The 20 years from 2000 to 2020 might have been objectively awful for Britain, but the country has been through other grim periods in its recent past and not seen its coherence come quite as close to breakdown as it is today. At the heart of Britain’s crisis is a crisis of identity. Put simply, no other major power is quite as conflicted about whether it is even a nation to begin with, let alone what it takes to act like one.

The problem is that Britain is not a traditional country like France, Germany, or even the United States. “Britain,” here, is shorthand for the United Kingdom of Great Britain and Northern Ireland—a collection of nations and territories, combining England, Scotland, Wales, and the disputed land of Northern Ireland—while also being a legitimate, sovereign, and unitary nation-state itself.

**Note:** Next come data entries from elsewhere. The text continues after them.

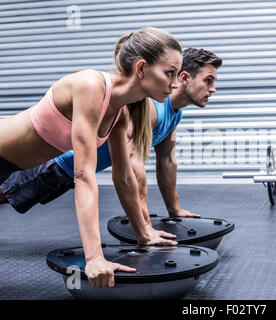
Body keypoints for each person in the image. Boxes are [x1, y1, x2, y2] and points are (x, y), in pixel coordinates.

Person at [0, 27, 183, 288]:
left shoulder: (119, 112)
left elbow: (123, 176)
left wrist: (144, 233)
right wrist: (94, 257)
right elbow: (83, 175)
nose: (175, 84)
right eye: (170, 73)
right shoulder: (90, 86)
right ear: (141, 68)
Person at [0, 48, 222, 227]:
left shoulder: (175, 114)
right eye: (208, 80)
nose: (213, 89)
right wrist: (144, 227)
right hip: (55, 163)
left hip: (70, 171)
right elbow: (133, 166)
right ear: (185, 77)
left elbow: (167, 161)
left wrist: (175, 210)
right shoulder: (153, 108)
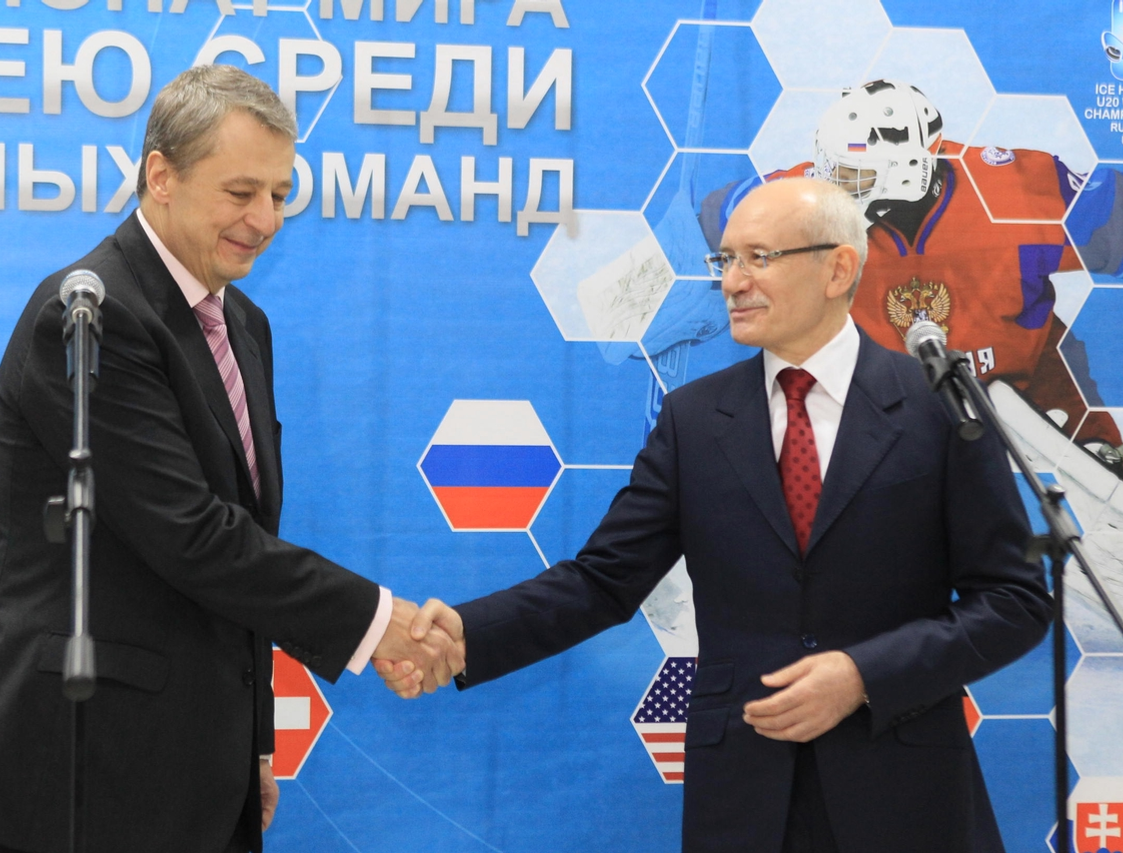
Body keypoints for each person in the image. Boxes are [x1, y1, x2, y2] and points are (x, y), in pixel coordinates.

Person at [381, 178, 1054, 852]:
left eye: (759, 258)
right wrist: (467, 634)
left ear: (838, 269)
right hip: (745, 796)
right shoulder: (696, 420)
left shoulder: (940, 406)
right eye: (726, 259)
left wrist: (863, 676)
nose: (732, 281)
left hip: (906, 796)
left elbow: (1013, 600)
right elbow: (601, 580)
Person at [0, 65, 461, 853]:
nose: (266, 218)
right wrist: (380, 623)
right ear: (161, 176)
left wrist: (251, 744)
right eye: (241, 191)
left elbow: (245, 542)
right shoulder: (88, 314)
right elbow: (194, 536)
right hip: (79, 780)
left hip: (197, 775)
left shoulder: (243, 322)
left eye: (280, 194)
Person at [695, 79, 1122, 455]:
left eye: (851, 174)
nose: (829, 182)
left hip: (1025, 397)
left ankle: (1095, 452)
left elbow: (1114, 226)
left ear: (907, 171)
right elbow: (702, 229)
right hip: (880, 416)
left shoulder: (1016, 190)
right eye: (829, 165)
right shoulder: (799, 201)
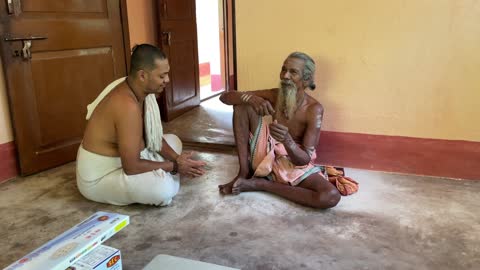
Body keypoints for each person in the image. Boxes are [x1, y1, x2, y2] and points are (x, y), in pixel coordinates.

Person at [76, 44, 206, 206]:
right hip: (102, 176)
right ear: (142, 75)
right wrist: (174, 166)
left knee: (174, 141)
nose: (167, 80)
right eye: (162, 76)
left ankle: (165, 174)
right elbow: (131, 166)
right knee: (162, 191)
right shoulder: (126, 104)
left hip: (132, 157)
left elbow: (153, 137)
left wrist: (177, 159)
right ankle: (166, 179)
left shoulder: (139, 89)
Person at [218, 52, 342, 209]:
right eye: (284, 70)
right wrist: (251, 98)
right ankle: (243, 173)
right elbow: (225, 97)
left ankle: (261, 184)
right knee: (242, 106)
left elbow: (304, 160)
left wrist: (287, 141)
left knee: (329, 196)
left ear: (306, 80)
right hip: (265, 152)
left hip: (292, 160)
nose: (285, 76)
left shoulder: (314, 109)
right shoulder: (274, 95)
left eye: (293, 72)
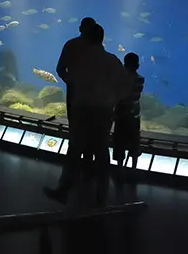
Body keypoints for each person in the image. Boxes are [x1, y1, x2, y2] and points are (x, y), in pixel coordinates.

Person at [44, 23, 132, 206]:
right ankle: (102, 197)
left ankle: (64, 190)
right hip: (104, 111)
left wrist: (74, 87)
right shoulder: (112, 60)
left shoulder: (82, 60)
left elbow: (67, 76)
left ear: (87, 37)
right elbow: (126, 87)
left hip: (81, 109)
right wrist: (113, 100)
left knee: (75, 149)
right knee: (101, 152)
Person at [56, 17, 98, 163]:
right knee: (91, 130)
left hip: (74, 94)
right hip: (94, 96)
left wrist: (72, 82)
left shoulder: (71, 44)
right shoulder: (98, 49)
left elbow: (60, 69)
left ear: (80, 29)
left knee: (74, 129)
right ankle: (88, 165)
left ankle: (71, 167)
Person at [112, 52, 145, 171]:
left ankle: (120, 169)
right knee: (134, 141)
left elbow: (118, 96)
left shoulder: (119, 80)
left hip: (121, 115)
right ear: (138, 65)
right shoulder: (140, 79)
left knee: (119, 141)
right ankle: (133, 168)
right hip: (134, 115)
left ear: (124, 65)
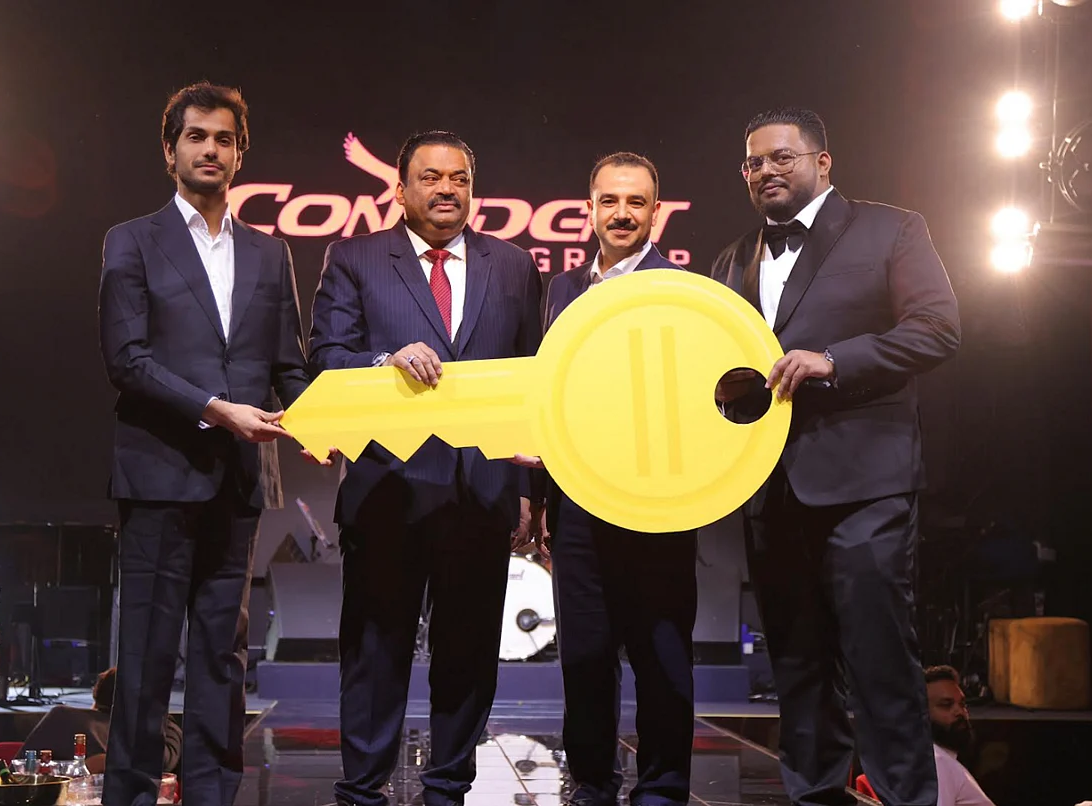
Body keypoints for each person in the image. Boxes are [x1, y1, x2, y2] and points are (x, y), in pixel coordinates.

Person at [710, 107, 961, 806]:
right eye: (754, 162)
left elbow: (938, 328)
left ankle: (906, 798)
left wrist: (835, 360)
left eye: (781, 157)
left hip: (866, 484)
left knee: (880, 660)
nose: (766, 171)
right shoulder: (732, 258)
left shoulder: (892, 229)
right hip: (770, 489)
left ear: (823, 162)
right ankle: (815, 796)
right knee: (797, 665)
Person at [98, 82, 318, 806]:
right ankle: (131, 795)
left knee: (223, 656)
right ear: (170, 152)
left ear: (240, 153)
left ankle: (213, 793)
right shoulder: (131, 240)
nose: (211, 149)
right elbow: (127, 361)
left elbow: (288, 366)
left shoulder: (268, 253)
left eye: (224, 138)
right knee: (146, 658)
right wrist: (218, 411)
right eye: (196, 136)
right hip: (159, 473)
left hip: (237, 481)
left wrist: (326, 420)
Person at [309, 130, 543, 806]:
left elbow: (534, 383)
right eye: (431, 177)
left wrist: (529, 491)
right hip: (388, 491)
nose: (447, 190)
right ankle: (363, 790)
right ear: (401, 189)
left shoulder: (513, 266)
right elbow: (326, 357)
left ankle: (448, 788)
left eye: (459, 178)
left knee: (467, 656)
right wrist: (384, 362)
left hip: (482, 493)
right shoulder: (354, 258)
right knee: (375, 653)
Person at [514, 152, 697, 806]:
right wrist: (534, 500)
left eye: (636, 202)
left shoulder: (683, 290)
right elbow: (542, 396)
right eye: (610, 201)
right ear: (589, 209)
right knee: (586, 657)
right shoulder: (560, 289)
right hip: (578, 503)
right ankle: (592, 783)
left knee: (662, 656)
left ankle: (663, 789)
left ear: (656, 212)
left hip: (658, 503)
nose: (622, 213)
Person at [18, 668, 183, 772]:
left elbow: (16, 775)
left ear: (96, 696)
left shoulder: (61, 717)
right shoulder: (158, 732)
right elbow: (163, 761)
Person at [924, 666, 995, 806]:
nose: (960, 712)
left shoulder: (944, 760)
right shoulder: (936, 761)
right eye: (946, 705)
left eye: (962, 704)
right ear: (921, 714)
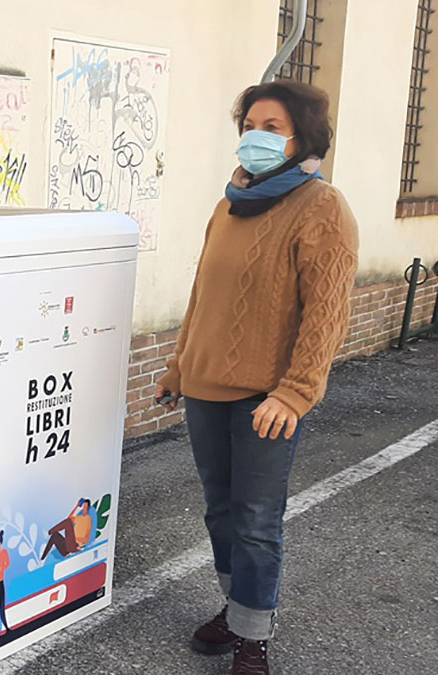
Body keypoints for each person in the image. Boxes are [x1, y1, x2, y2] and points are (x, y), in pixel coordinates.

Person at [155, 80, 358, 675]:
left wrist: (295, 393)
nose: (255, 136)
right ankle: (235, 607)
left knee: (256, 521)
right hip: (205, 388)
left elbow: (327, 313)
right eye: (249, 124)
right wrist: (177, 365)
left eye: (272, 127)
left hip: (267, 400)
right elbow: (203, 297)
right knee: (220, 511)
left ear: (303, 138)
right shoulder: (227, 205)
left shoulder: (323, 207)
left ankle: (252, 637)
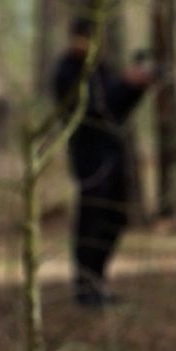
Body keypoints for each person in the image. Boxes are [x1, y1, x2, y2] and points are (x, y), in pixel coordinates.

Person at [50, 18, 153, 307]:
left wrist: (136, 87)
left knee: (116, 218)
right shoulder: (67, 72)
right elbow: (95, 109)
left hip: (114, 154)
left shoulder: (101, 68)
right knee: (91, 220)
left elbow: (117, 110)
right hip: (89, 156)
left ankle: (98, 279)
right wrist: (124, 84)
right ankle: (85, 286)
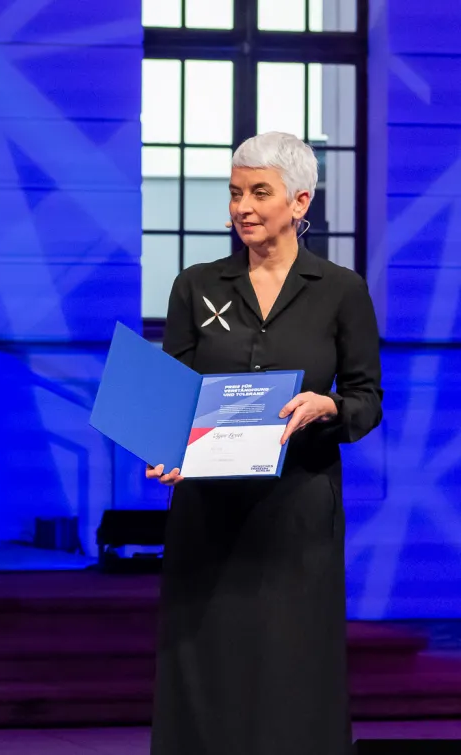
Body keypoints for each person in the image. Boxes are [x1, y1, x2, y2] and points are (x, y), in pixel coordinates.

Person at [146, 131, 383, 755]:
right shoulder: (196, 285)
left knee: (291, 666)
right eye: (234, 194)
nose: (242, 207)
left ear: (300, 203)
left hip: (297, 511)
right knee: (206, 660)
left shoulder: (341, 290)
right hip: (208, 510)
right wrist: (165, 447)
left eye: (259, 192)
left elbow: (367, 398)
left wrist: (329, 406)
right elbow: (171, 396)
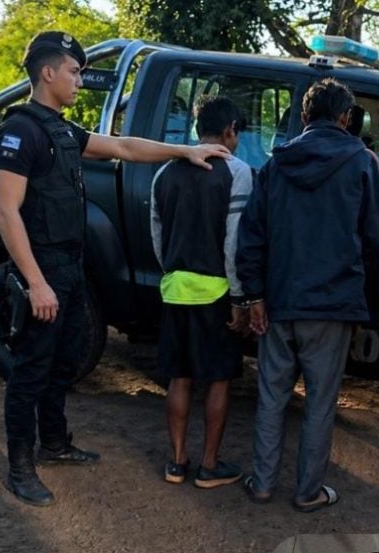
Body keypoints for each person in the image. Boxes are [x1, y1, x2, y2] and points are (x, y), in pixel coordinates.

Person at [0, 30, 229, 507]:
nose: (80, 80)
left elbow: (124, 148)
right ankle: (20, 467)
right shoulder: (22, 130)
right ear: (48, 72)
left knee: (68, 358)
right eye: (74, 72)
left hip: (71, 268)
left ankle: (54, 442)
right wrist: (36, 284)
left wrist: (185, 151)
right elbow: (5, 211)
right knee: (30, 370)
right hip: (42, 270)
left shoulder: (61, 128)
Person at [236, 78, 379, 512]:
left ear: (303, 117)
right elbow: (378, 240)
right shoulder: (362, 164)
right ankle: (308, 492)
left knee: (271, 396)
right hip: (333, 305)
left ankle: (262, 484)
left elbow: (251, 236)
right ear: (346, 118)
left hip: (279, 300)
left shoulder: (275, 164)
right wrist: (365, 300)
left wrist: (254, 296)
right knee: (320, 403)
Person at [150, 95, 253, 489]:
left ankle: (176, 463)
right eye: (237, 133)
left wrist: (172, 273)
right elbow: (233, 242)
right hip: (217, 294)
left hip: (174, 289)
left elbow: (157, 236)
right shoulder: (237, 172)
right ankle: (210, 466)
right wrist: (239, 298)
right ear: (230, 131)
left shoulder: (164, 174)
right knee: (218, 380)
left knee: (179, 378)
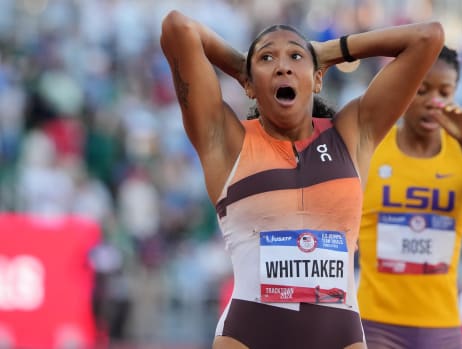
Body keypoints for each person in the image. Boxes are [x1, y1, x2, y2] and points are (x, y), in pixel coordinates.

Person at [160, 9, 444, 349]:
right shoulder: (226, 141)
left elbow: (429, 37)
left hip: (341, 337)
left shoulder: (353, 134)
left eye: (295, 56)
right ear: (249, 85)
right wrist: (241, 66)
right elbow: (179, 27)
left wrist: (329, 50)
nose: (282, 66)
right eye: (267, 58)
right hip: (248, 337)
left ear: (318, 78)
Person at [357, 46, 462, 349]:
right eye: (421, 91)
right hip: (375, 325)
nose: (433, 102)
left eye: (444, 92)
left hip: (441, 327)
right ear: (404, 91)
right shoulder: (372, 146)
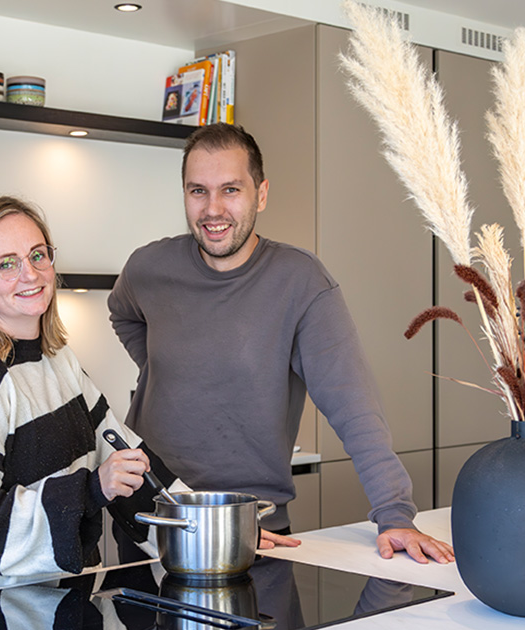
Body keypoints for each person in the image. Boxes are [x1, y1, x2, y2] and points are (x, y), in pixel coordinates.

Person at [107, 124, 454, 564]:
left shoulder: (301, 282)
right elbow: (123, 314)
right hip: (149, 517)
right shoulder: (148, 267)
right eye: (198, 191)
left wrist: (395, 513)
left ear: (261, 193)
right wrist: (159, 369)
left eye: (230, 189)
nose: (213, 209)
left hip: (251, 530)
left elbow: (353, 406)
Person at [0, 196, 291, 597]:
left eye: (38, 255)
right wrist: (93, 488)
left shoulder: (57, 360)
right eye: (6, 264)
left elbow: (128, 459)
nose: (30, 274)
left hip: (62, 603)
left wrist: (215, 531)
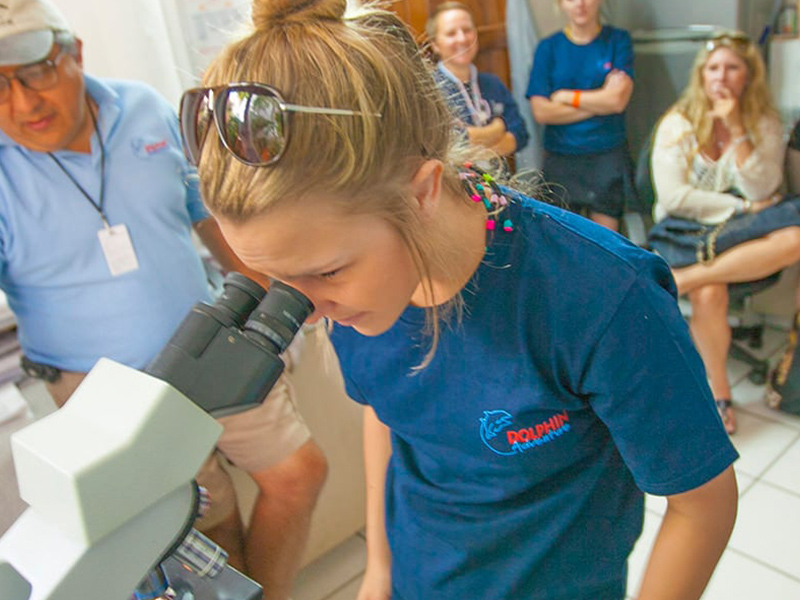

With the passing of the Soviet Union and Yugoslavia, it is now one of the rare states in the Western world whose name is not simply the nation it represents: The United Kingdom is more than Britain and the British. Some of its citizens believe themselves to be British, while others say they are not British at all; others say they are British and another nationality—Scottish or Welsh, say. In Northern Ireland it is even more complicated, with some describing themselves as only British while others say they are only Irish.